# [Request 1]
Decide whether each statement agrees with the tax case summary. Answer yes or no, and quote the words from the summary that settle it.
(a) The weighted deduction claimed under Section 35(2AB) was ₹3.37 crore.
(b) The Commissioner (Appeals) upheld the AO's findings.
(c) A reconciliation was submitted for the merged company's expenses.
# [Request 2]
Please answer these questions using the tax case summary.
(a) Which company did Intas amalgamate with?
(b) Which department's approval did the AO find lacking for certain expenditures?
(c) According to the assessee, how was the disallowance made?
# [Request 3]
Pick up the tax case summary right after its final sentence and continue it.

# [Extract provided]

Intas Biopharmaceuticals Ltd. had claimed deductions of ₹3.37 crore under Section 35 and a weighted deduction of ₹87.66 lakh under Section 35(2AB) for research and development (R&D) expenses. The AO disallowed part of the claim, observing that certain expenditures were not approved by the Department of Scientific and Industrial Research (DSIR).

The AO also noted that some figures arose from merger adjustments following Intas’s amalgamation with Indus Biotherapeutics Ltd., and no reconciliation was submitted to confirm whether the merged company’s expenses were eligible under the DSIR approval.

On appeal, the Commissioner (Appeals) upheld the AO’s findings, holding that the assessee had not furnished adequate documentation to establish that all claimed expenses were DSIR-approved or directly incurred on in-house R&D facilities. Aggrieved by the order the assessee filed an appeal before the Tribunal.

The assessee argued before the Tribunal that the disallowance was made without proper verification.

It was submitted that all expenses were incurred in the course of approved R&D activities, and that the DSIR approval was valid for the relevant year.

# [Records supplied]
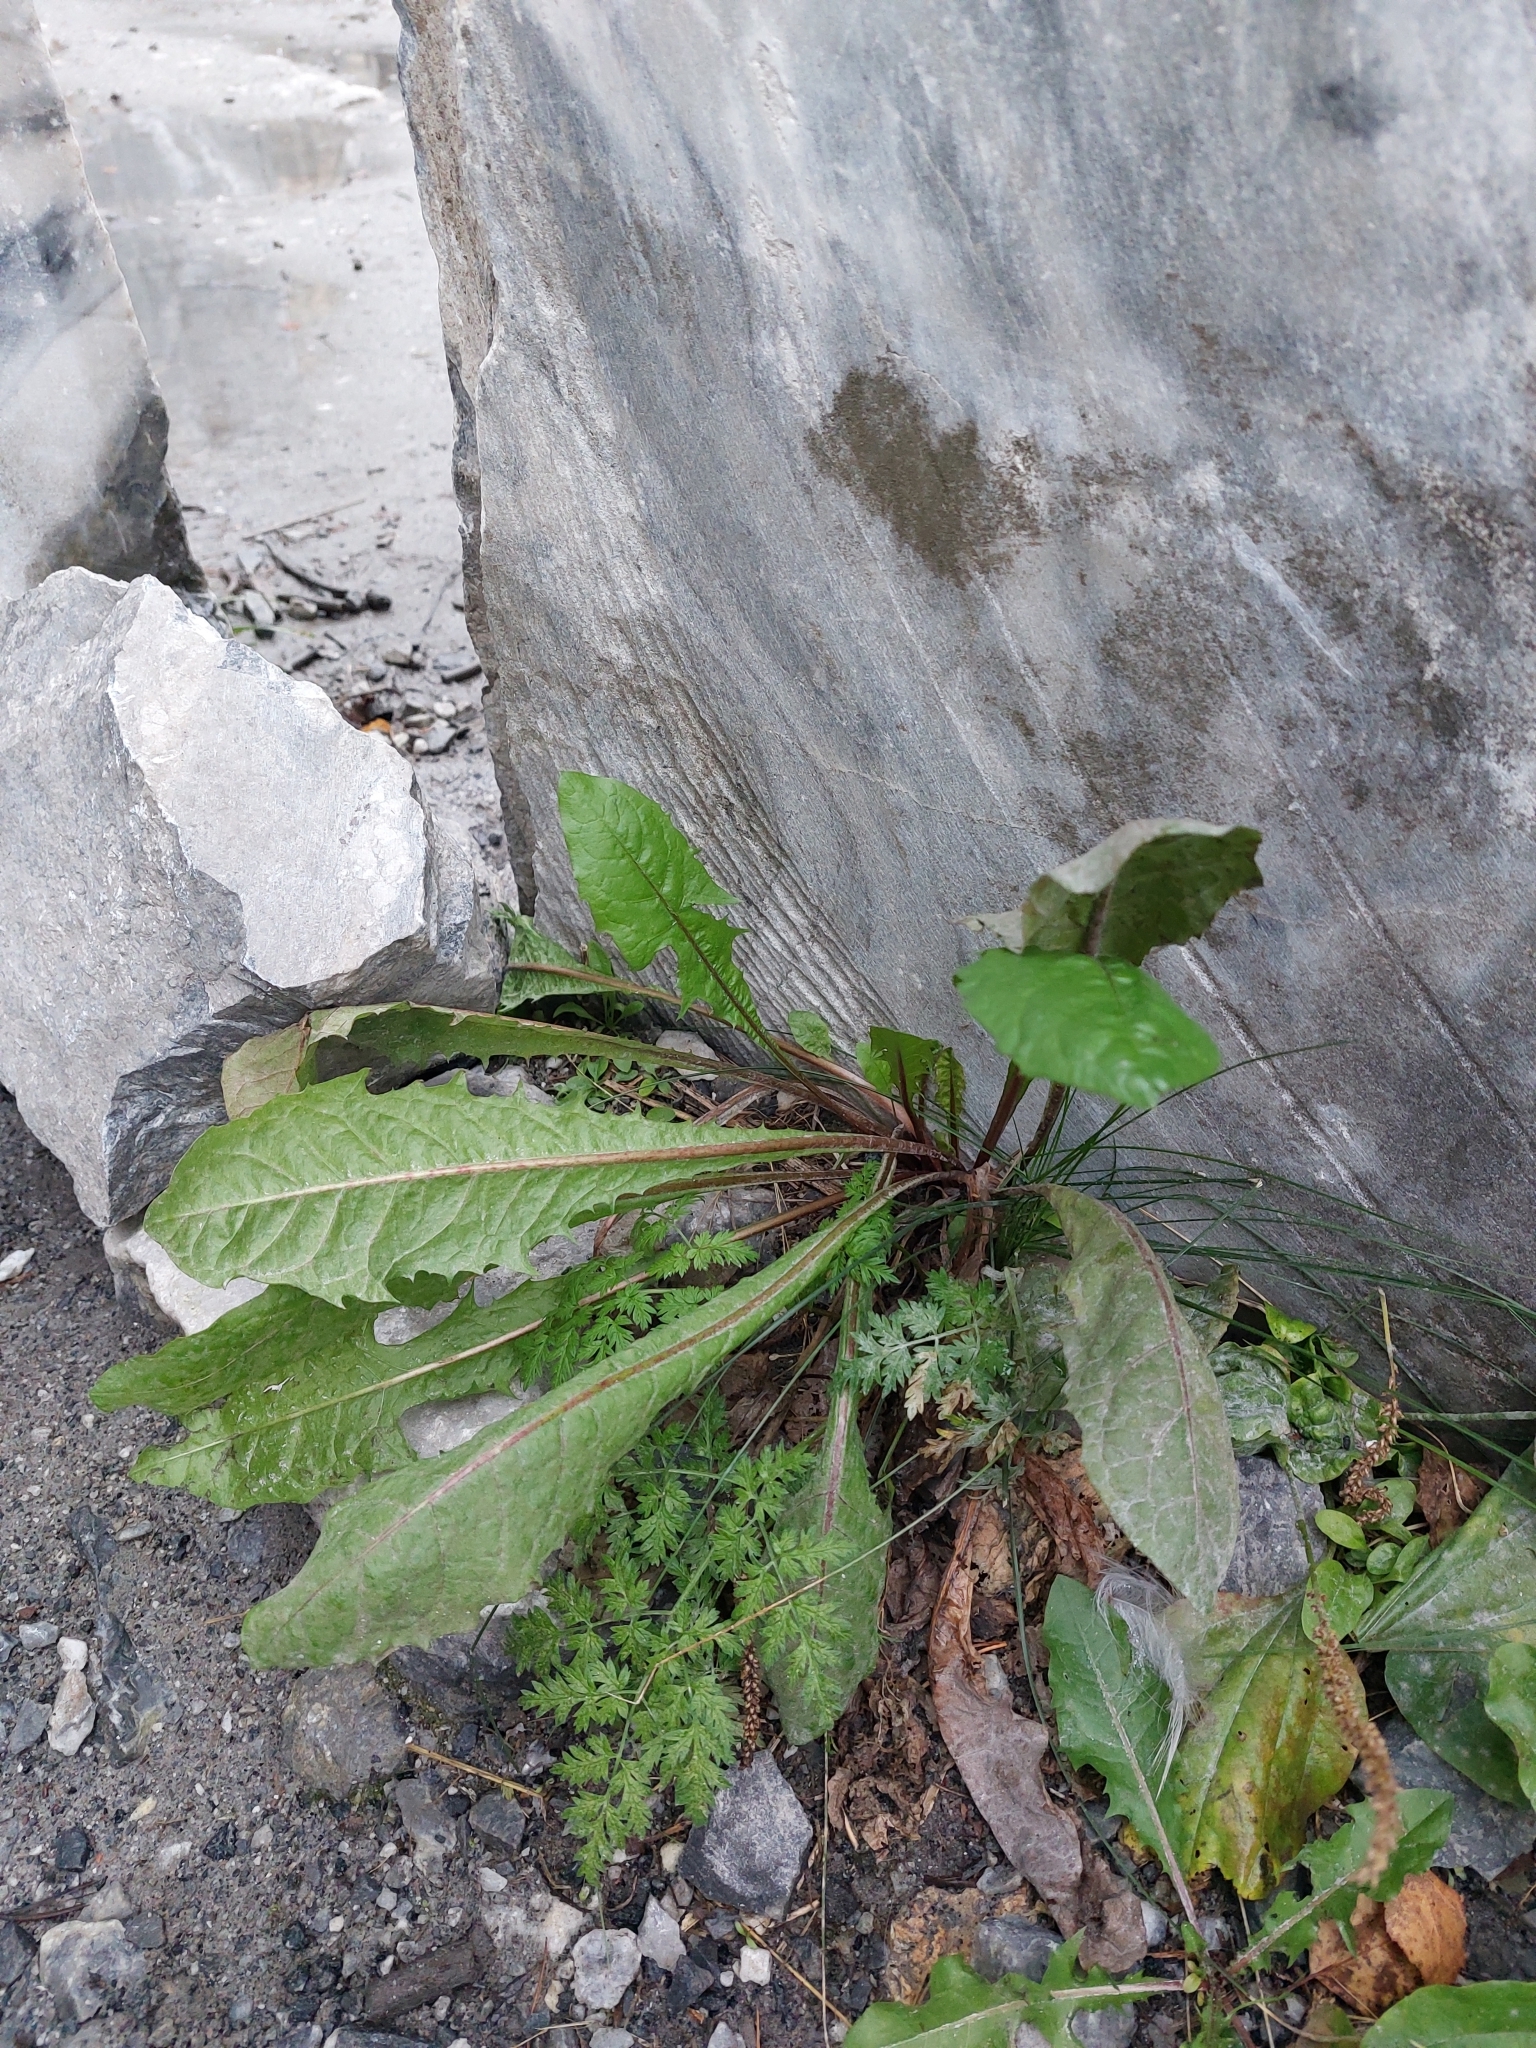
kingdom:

==

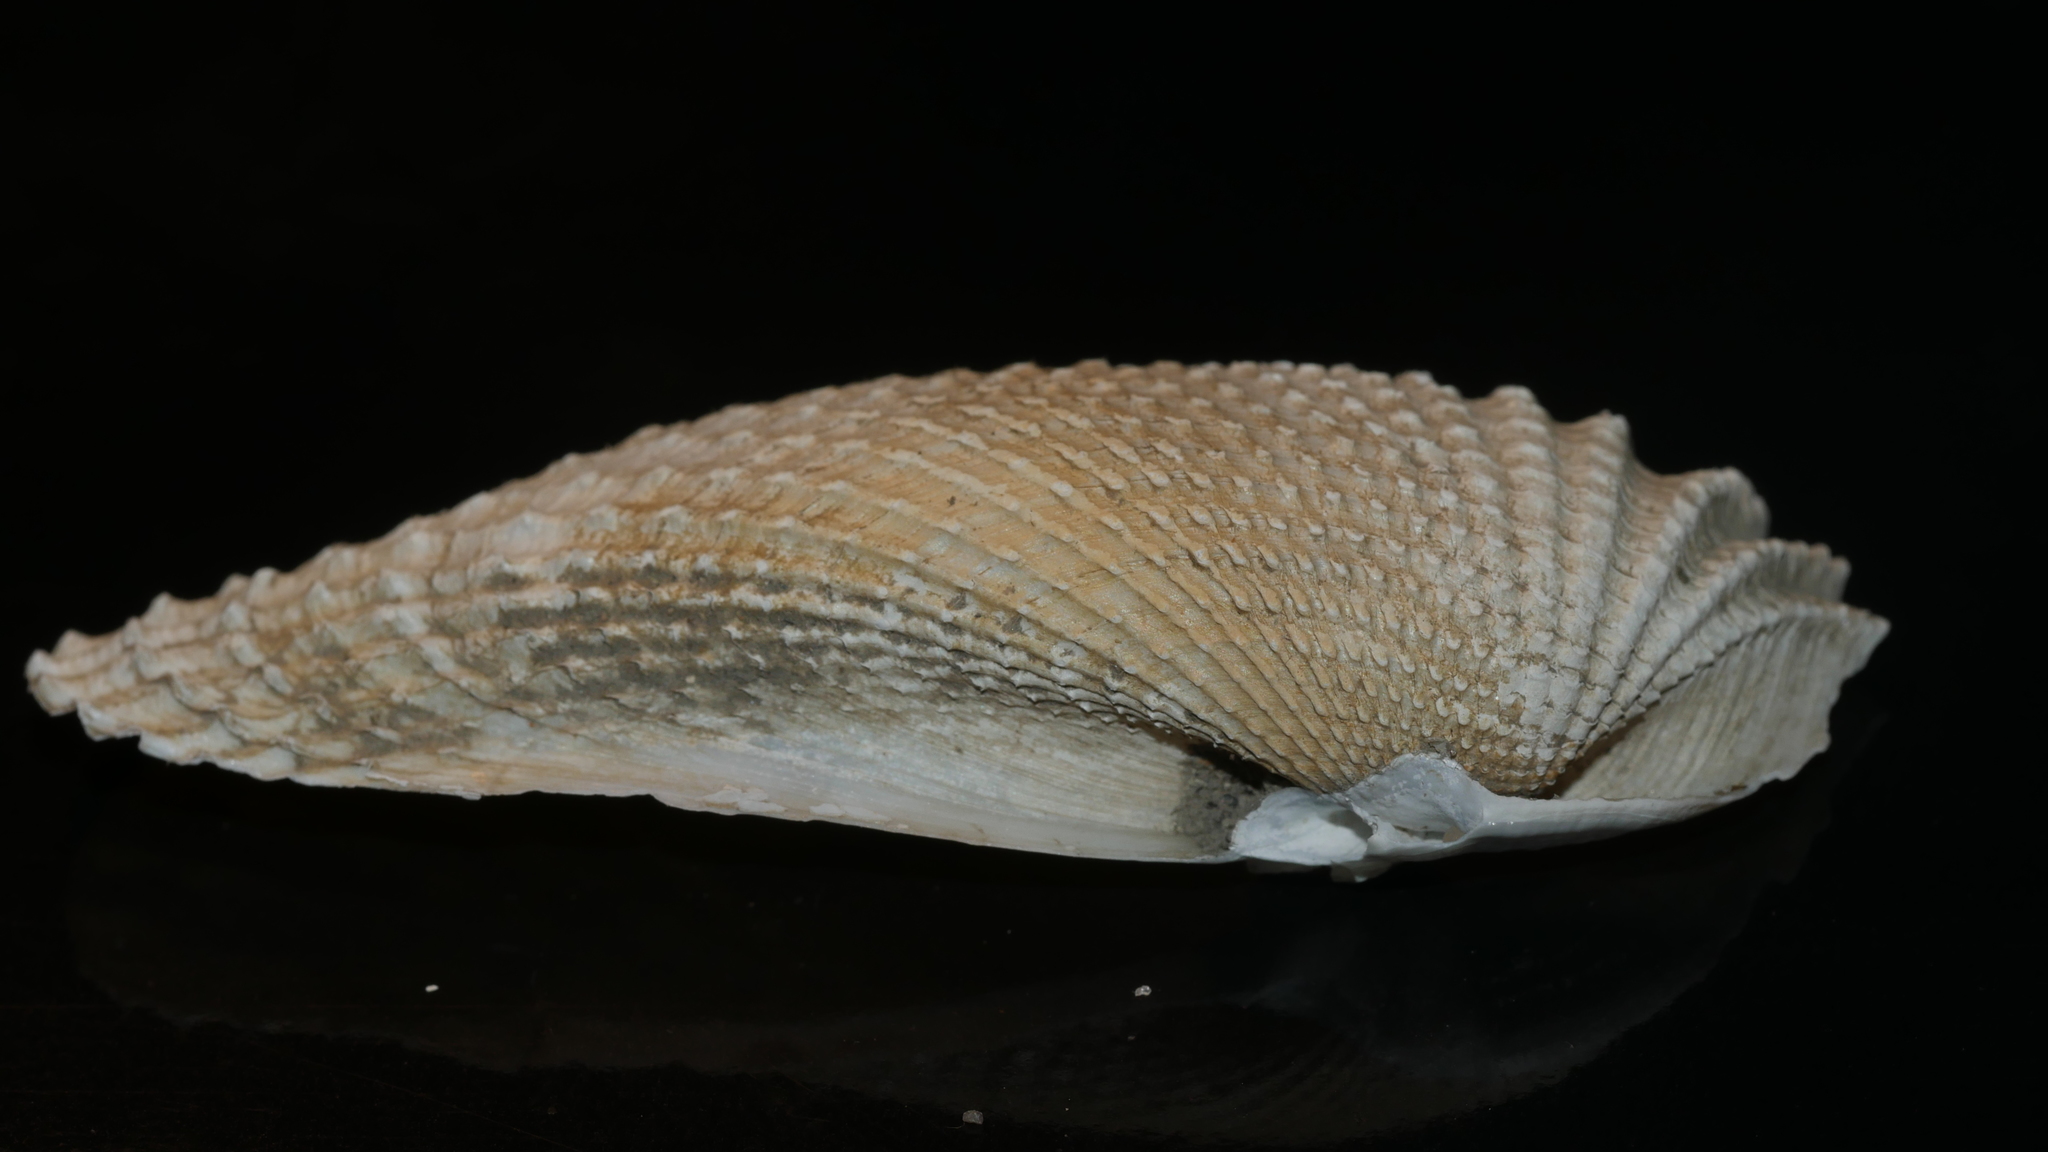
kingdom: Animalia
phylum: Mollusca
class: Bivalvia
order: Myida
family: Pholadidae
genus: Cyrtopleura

* * *

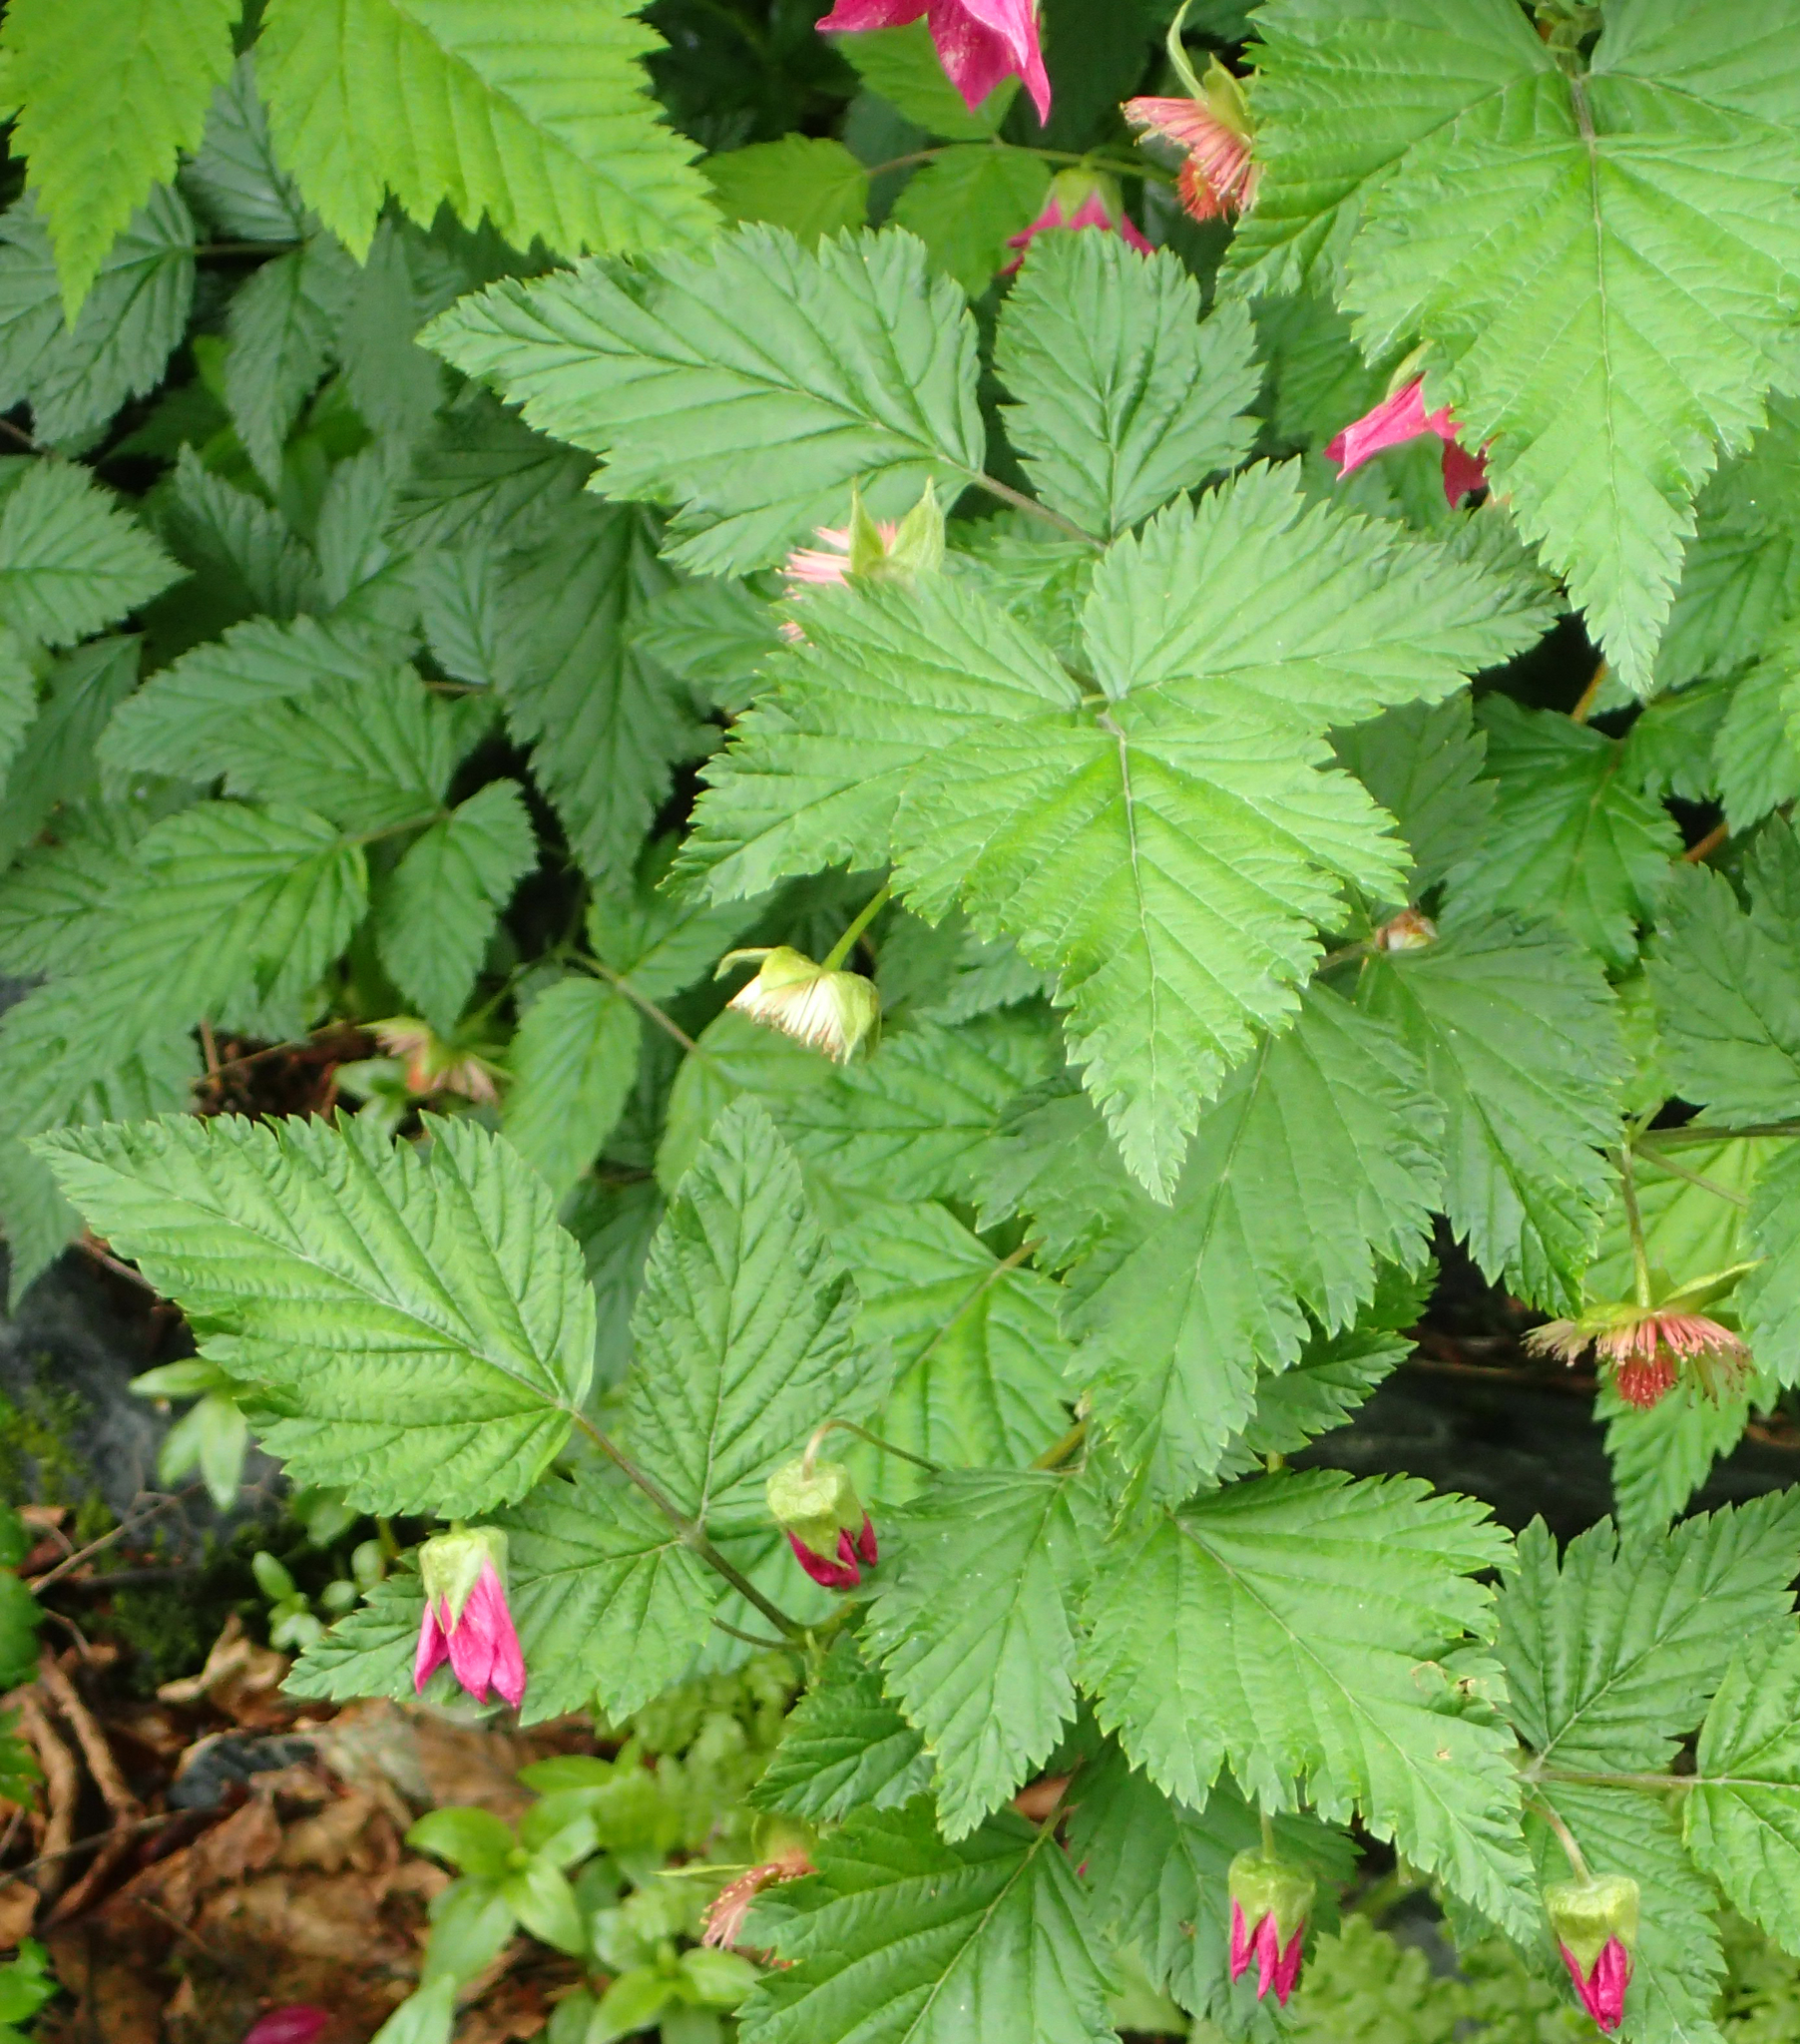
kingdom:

# [Written response 1]
(a) No: "a weighted deduction of ₹87.66 lakh under Section 35(2AB)"
(b) Yes: "the Commissioner (Appeals) upheld the AO’s findings"
(c) No: "no reconciliation was submitted to confirm whether the merged company’s expenses were eligible under the DSIR approval"

# [Written response 2]
(a) Indus Biotherapeutics Ltd.
(b) The Department of Scientific and Industrial Research (DSIR).
(c) Without proper verification.

# [Written response 3]
The merger with Indus Biotherapeutics had resulted in certain accounting entries, but those did not alter the nature or eligibility of expenditure under Section 35(2AB). It further relied on the Tribunal’s order in its own case for AY 2013–14, where a similar deduction was allowed after verification.

The Department contended that reconciliation of expenses and DSIR approval details were not produced before either the AO or the CIT(A). Since the weighted deduction under Section 35(2AB) is conditional on DSIR certification, the burden lay on the assessee to furnish complete records. The Revenue supported the earlier orders, arguing that no verification could be done at the appellate stage for the first time.

The Tribunal observed that both the lower authorities had failed to examine the factual aspects of the claim, particularly the reconciliation of R&D expenses post-merger and the corresponding DSIR approvals. It noted that these details were crucial to determine whether the conditions under Section 35(2AB) were satisfied.

Holding that the issue could not be decided without proper verification, the two-member bench of Suchithra Kamble (Judicial Member) and Makarand Vasant Mahadeokar (Accountant Member) remanded the matter to the AO with directions to re-examine the claim afresh.

The AO was instructed to verify DSIR approvals, merger-linked reconciliations, and supporting documentation before allowing the deduction. The appeal was partly allowed for statistical purposes, with the Tribunal emphasising that genuine R&D expenditure must not be disallowed for want of procedural verification.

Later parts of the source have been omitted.